*The task*.
Where a line of the material contains the string "hand", copy that line.

--- Source material Enclosed Below ---

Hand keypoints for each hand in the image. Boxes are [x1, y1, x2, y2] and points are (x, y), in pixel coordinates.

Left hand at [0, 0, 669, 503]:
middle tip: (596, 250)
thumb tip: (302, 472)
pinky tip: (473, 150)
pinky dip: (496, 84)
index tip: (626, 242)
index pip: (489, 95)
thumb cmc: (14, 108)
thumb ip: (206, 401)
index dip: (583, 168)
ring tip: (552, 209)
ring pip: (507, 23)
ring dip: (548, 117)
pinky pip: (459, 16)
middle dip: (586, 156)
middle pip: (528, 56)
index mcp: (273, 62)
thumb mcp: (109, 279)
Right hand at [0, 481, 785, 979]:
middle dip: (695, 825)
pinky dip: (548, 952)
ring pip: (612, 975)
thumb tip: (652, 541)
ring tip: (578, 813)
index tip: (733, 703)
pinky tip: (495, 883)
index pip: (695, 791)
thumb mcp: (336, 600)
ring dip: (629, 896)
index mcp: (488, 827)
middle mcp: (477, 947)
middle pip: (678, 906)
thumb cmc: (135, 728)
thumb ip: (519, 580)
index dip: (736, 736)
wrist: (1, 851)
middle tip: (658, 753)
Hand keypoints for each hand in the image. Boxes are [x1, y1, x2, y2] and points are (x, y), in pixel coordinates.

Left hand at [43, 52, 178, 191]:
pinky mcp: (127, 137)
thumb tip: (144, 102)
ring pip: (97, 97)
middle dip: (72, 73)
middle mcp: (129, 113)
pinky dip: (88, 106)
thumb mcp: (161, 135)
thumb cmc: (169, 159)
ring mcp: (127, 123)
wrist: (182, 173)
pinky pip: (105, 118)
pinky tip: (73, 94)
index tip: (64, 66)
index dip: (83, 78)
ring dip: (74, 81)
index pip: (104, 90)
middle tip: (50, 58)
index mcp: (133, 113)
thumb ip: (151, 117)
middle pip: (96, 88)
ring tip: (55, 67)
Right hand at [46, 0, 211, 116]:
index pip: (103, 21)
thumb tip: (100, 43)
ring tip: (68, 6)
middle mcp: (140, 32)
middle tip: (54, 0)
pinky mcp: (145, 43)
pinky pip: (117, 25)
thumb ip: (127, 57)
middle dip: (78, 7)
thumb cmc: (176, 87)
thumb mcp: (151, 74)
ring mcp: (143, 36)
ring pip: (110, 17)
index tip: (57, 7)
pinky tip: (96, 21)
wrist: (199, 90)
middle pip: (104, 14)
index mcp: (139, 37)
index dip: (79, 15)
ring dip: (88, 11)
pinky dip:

--- End of Enclosed Source material ---

*Reply to the task*.
Hand keypoints for each hand in the image. Boxes are [x1, y1, x2, y2] and points are (x, y), in pixel coordinates.
Left hand at [0, 0, 669, 503]:
Right hand at [0, 481, 785, 979]:
Hand keypoints for each hand in the image. Boxes are [x1, y1, x2, y2] and points are (x, y), in pixel coordinates.
Left hand at [43, 52, 178, 191]:
Right hand at [46, 0, 211, 116]:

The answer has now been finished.